▶ [What is being asked]: Continue the passage about Boko Haram violence in Nigeria, picking up after its final sentence.

Since 2009 when the Boko Haram turned violent, Human Rights Watch says the group has been accountable for as many as 935 deaths. In 2011, it was responsible for 510 deaths. In a report released yesterday, the Human Rights Watch called upon Nigerian authorities to stop Boko Haram, a task made complicated because the group is believed to have allies within the government. Boko Haram, which means "Western education is a sin," is a militant group fighting to extend Shariah law beyond the mostly-Muslim northern parts of Nigeria.

At the beginning of the year, the group warned Christians to leave the north. That call was timed with a major attack by Boko Haram on 7 January 2012. From the beginning of the year until Sallah's and Akogwu's murders, Boko Haram has said it had caused 253 deaths, according to Human Rights Watch.

[Page-level text extractions]
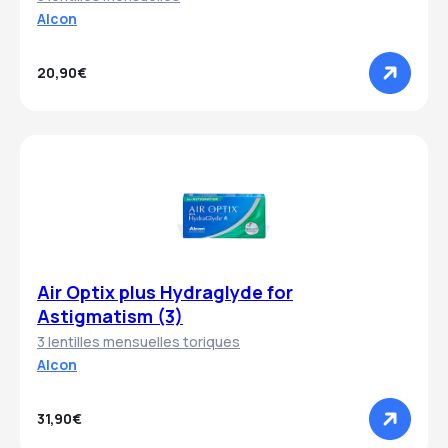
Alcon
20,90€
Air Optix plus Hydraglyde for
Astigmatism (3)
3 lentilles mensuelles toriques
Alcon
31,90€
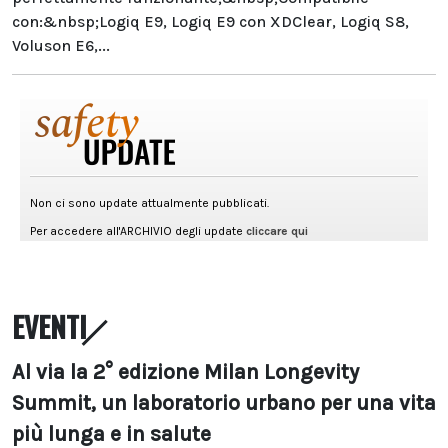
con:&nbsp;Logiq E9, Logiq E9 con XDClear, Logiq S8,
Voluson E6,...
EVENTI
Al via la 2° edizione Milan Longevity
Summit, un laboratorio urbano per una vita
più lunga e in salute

▶ [Result]:
==Impact==
Other journalists have been attacked or killed in Nigeria as part of the Muslim and Christian conflict. Enenche Akogwu was the most recent journalist to die as a result of a Boko Haram attack. The Boko Haram claimed responsibility in the case of Zakariya Isa after he was killed in Maiduguri, 22 October 2011. In Jos, two reporters for a Christian newspaper, Sunday Gyang Bwede and Nathan S. Dabak were killed by a Muslim mob 24 April 2010.

==Reaction==
"We mourn the death of Nansok Sallah, and extend our condolences to his family, friends, and colleagues," said CPJ Africa Advocacy Coordinator Mohamed Keita. "Authorities in Jos must pursue all leads in tracking his killer, and bring those responsible to justice." Highland FM general Manager Terzungwe Wua described Sallah as a "cool-headed man who did his job diligently.